| Your assignment |
In the entries that follow, the lines from the one with "wall art [664,187,709,259]" through the one with "- potted flower [422,295,447,347]" are the ones to write out, exactly and with both ends included. Nothing else should appear.

| Material provided |

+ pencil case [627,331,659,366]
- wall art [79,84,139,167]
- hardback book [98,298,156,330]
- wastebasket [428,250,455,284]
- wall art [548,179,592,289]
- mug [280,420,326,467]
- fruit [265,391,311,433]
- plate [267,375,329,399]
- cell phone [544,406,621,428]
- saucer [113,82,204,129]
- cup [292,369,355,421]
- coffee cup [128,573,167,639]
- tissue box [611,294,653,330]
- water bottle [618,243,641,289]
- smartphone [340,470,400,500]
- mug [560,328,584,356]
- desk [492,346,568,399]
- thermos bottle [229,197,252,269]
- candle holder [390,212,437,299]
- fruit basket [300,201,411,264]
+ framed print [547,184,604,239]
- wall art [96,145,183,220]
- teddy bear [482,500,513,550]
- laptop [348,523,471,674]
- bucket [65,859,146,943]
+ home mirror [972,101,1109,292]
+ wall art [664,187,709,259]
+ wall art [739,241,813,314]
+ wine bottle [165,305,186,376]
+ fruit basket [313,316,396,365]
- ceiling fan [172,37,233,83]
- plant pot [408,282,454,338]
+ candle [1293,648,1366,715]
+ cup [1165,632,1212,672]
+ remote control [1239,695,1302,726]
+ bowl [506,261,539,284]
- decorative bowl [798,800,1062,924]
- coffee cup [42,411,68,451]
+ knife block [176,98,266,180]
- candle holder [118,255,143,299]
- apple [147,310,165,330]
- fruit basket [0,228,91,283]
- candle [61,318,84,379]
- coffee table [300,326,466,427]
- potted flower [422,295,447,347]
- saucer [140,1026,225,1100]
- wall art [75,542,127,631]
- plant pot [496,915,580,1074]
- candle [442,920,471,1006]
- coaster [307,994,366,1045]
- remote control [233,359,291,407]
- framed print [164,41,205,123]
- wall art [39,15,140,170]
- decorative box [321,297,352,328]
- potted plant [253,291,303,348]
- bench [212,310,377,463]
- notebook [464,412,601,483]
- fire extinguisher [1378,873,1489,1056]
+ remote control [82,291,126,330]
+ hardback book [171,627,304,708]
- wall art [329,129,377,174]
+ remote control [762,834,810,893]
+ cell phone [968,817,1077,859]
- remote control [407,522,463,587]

| Expected answer |
+ wall art [664,187,709,259]
+ wall art [739,241,813,314]
+ wine bottle [165,305,186,376]
+ fruit basket [313,316,396,365]
- ceiling fan [172,37,233,83]
- plant pot [408,282,454,338]
+ candle [1293,648,1366,715]
+ cup [1165,632,1212,672]
+ remote control [1239,695,1302,726]
+ bowl [506,261,539,284]
- decorative bowl [798,800,1062,924]
- coffee cup [42,411,68,451]
+ knife block [176,98,266,180]
- candle holder [118,255,143,299]
- apple [147,310,165,330]
- fruit basket [0,228,91,283]
- candle [61,318,84,379]
- coffee table [300,326,466,427]
- potted flower [422,295,447,347]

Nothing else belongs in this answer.